No CNC shop owner or manager wants to impede production with unnecessary meetings. However, if properly conducted, purposeful meetings can actually have a positive effect on productivity and employee morale. With a little advance planning and by establishing a few ground rules up front, you can conduct more effective meetings. Here are a few ideas to get you started:
Whenever possible, schedule the meeting in advance or establish a regular meeting time for recurring events. This way you won’t be as likely to interrupt the workflow and your people can be better prepared to participate.
In many cases it makes sense to have meetings later in the day. People whose workday begins in the morning typically are most productive in the pre-afternoon hours.
Meetings should always have a stated purpose, an agenda to follow and a clearly defined expectation of what’s next. For example, if the meeting is to discuss the need for new equipment, your people should be told what their role is in the process. Do you want their input on specific machine issues to define a need? Do you want them to investigate alternative products? Are they to share concerns they have with how new machines might change their jobs? What are the next steps you want them to take and what is the due date?
Have regular status meetings with key employees. These are often weekly or bi-monthly. Always hold them at the same time and in the same place, and have everyone stand rather than sit throughout the meeting. This will encourage brevity and help keep people focused. Go around the room and have each person briefly discuss the status of the projects they are working on, and encourage them to bring up any concerns or questions. Others in the meeting can offer helpful suggestions or the meeting leader can decide to have further one-to-one discussions after the meeting.

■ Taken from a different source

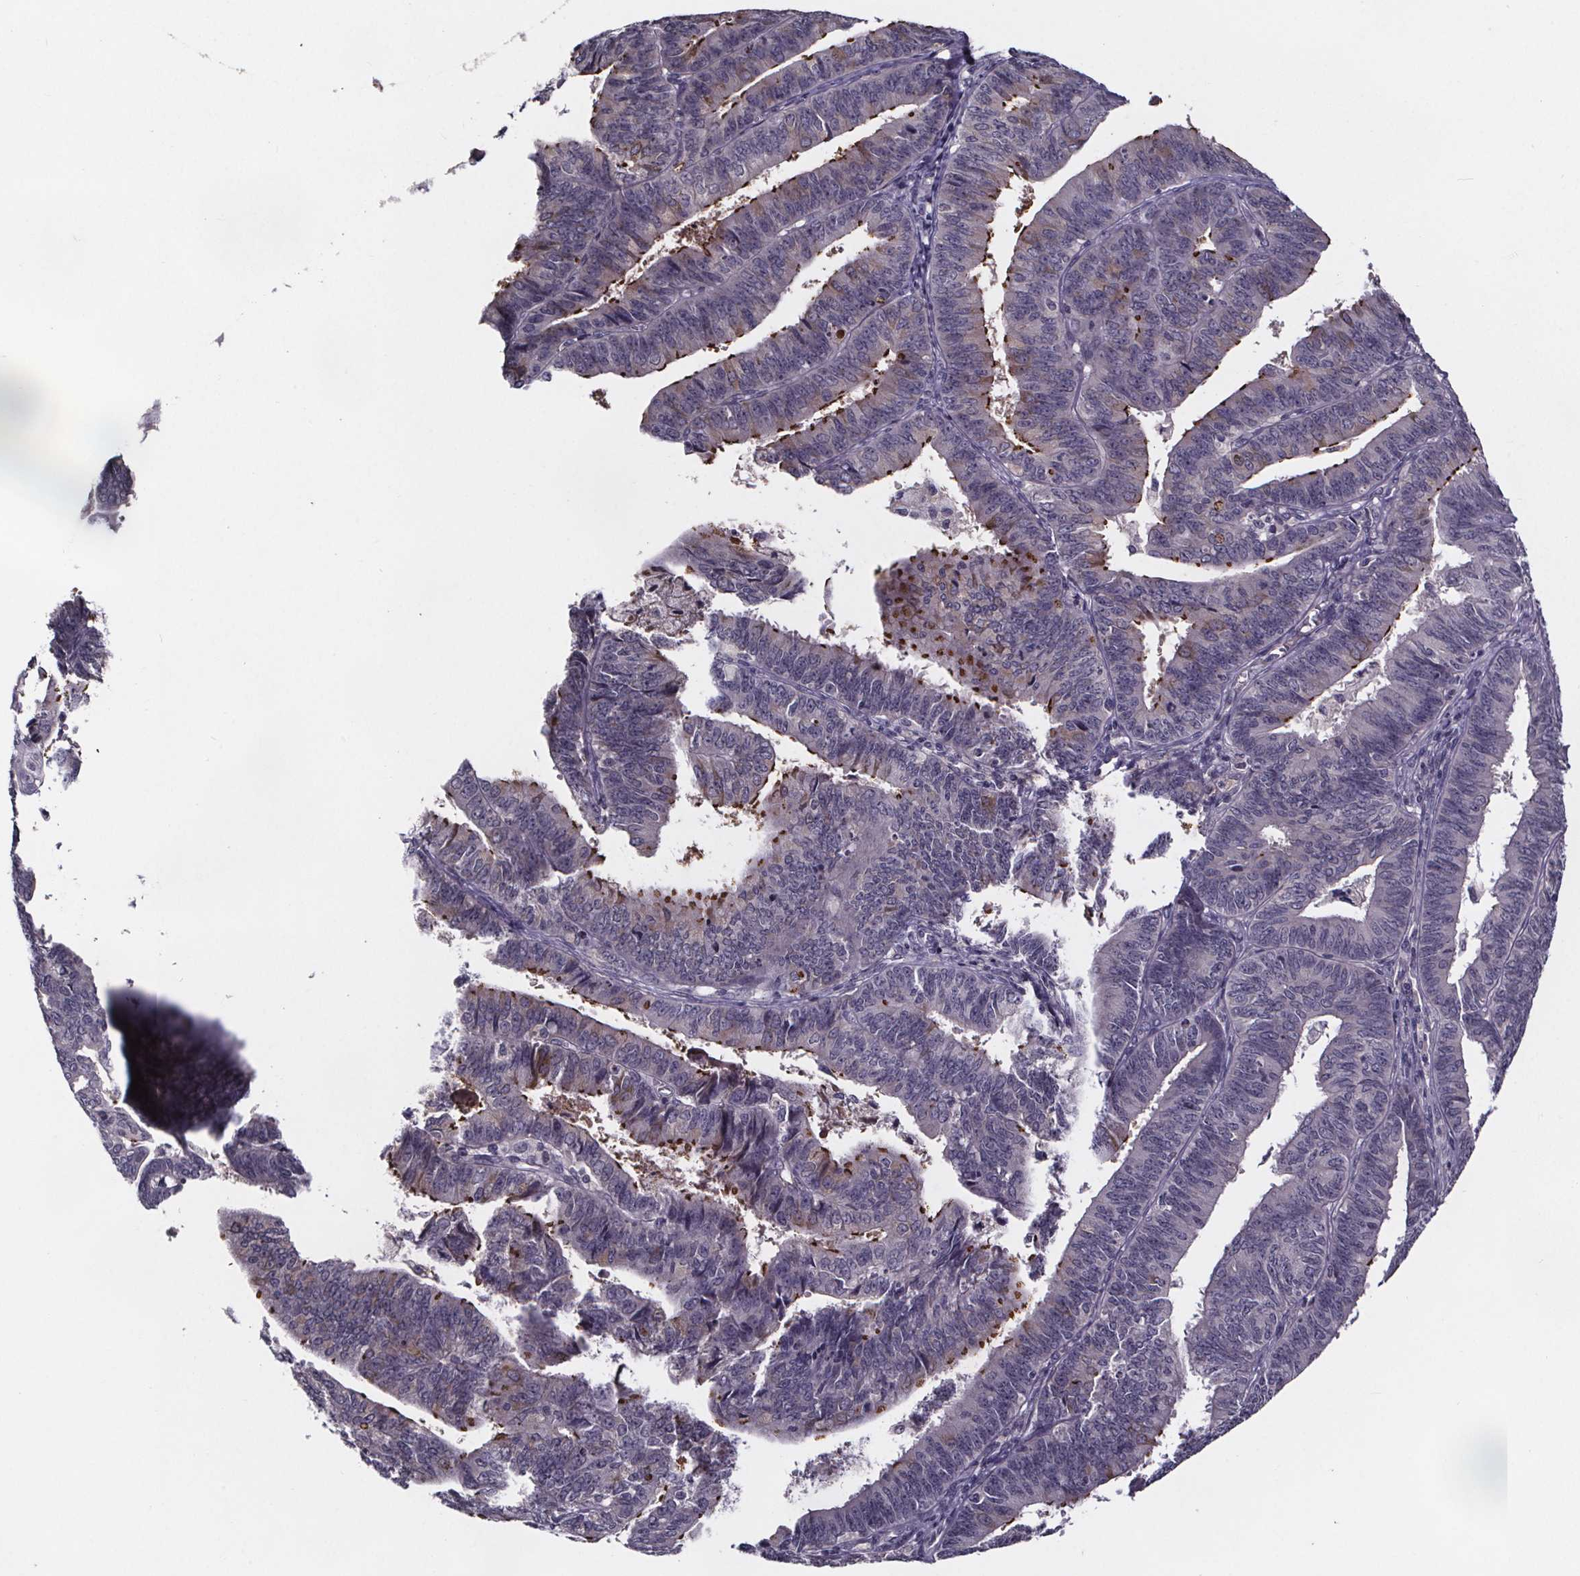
{"staining": {"intensity": "strong", "quantity": "<25%", "location": "cytoplasmic/membranous"}, "tissue": "endometrial cancer", "cell_type": "Tumor cells", "image_type": "cancer", "snomed": [{"axis": "morphology", "description": "Adenocarcinoma, NOS"}, {"axis": "topography", "description": "Endometrium"}], "caption": "Human endometrial cancer stained for a protein (brown) exhibits strong cytoplasmic/membranous positive staining in about <25% of tumor cells.", "gene": "NPHP4", "patient": {"sex": "female", "age": 73}}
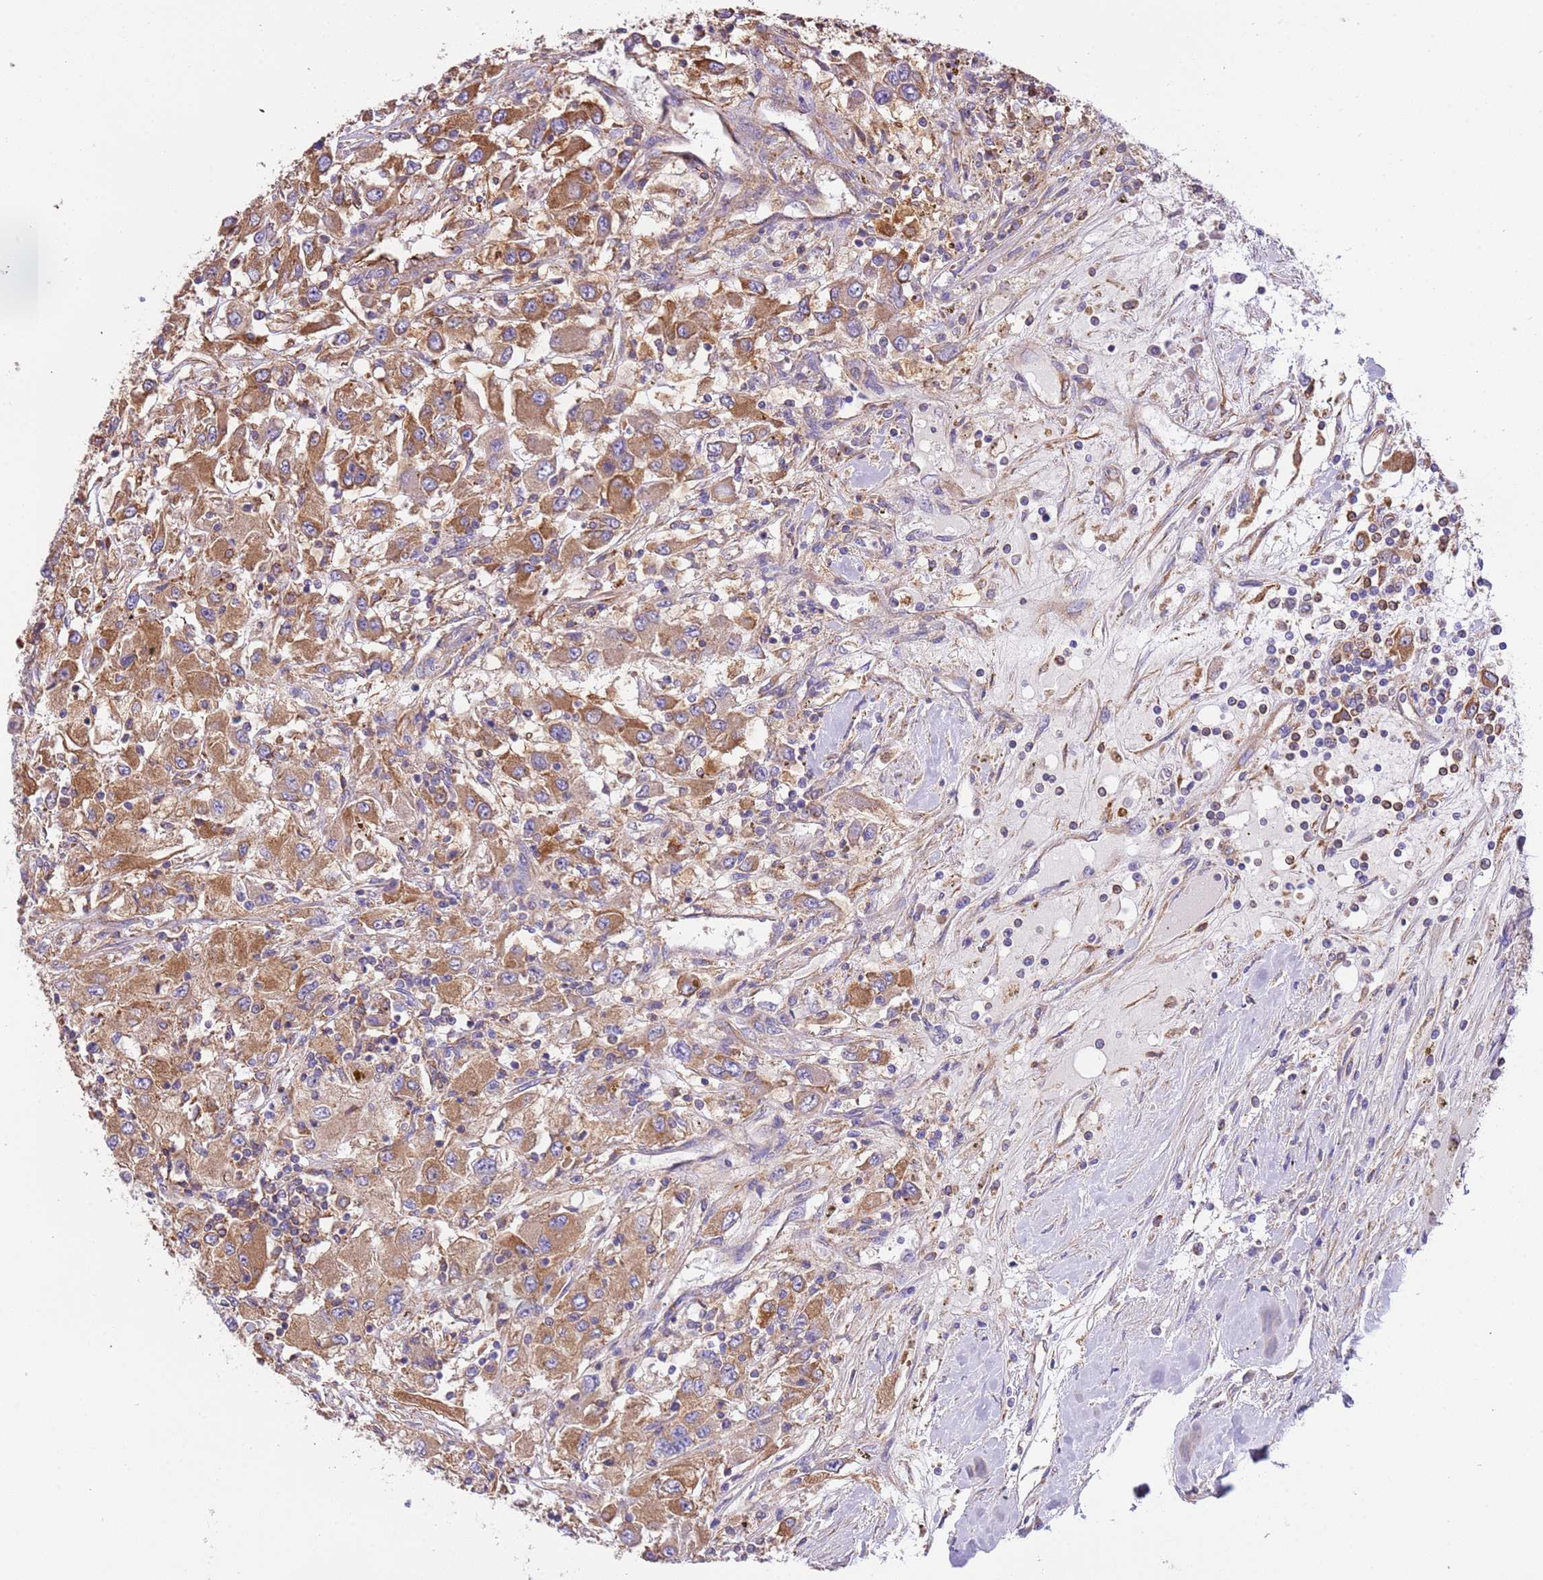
{"staining": {"intensity": "moderate", "quantity": ">75%", "location": "cytoplasmic/membranous"}, "tissue": "renal cancer", "cell_type": "Tumor cells", "image_type": "cancer", "snomed": [{"axis": "morphology", "description": "Adenocarcinoma, NOS"}, {"axis": "topography", "description": "Kidney"}], "caption": "A micrograph of human adenocarcinoma (renal) stained for a protein reveals moderate cytoplasmic/membranous brown staining in tumor cells.", "gene": "NAALADL1", "patient": {"sex": "female", "age": 67}}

Don’t let meetings lose focus and drift into other areas. If a participant brings up an issue that’s completely off the agenda, acknowledge the concern, make a note of it and indicate that you two will discuss it after the meeting. Remind everyone that there is a specific goal for this meeting and, to insure the best use of everyone’s time, you must stick to the agenda.
Always follow up. If you don’t have an appropriate answer to a question raised in a meeting, agree to find out the answer and then get back to the individual as soon as possible. If you set a deadline to receive information from those in a meeting, hold them accountable. In the same way, if you tell your people you’ll provide progress reports on important issues, such as acquiring new equipment or scheduling training, make sure you keep your promises.
Meetings can be an efficient way to communicate important information, solve or head off problems, and build trust and teamwork. Hopefully these tips will help make all of your meetings more productive.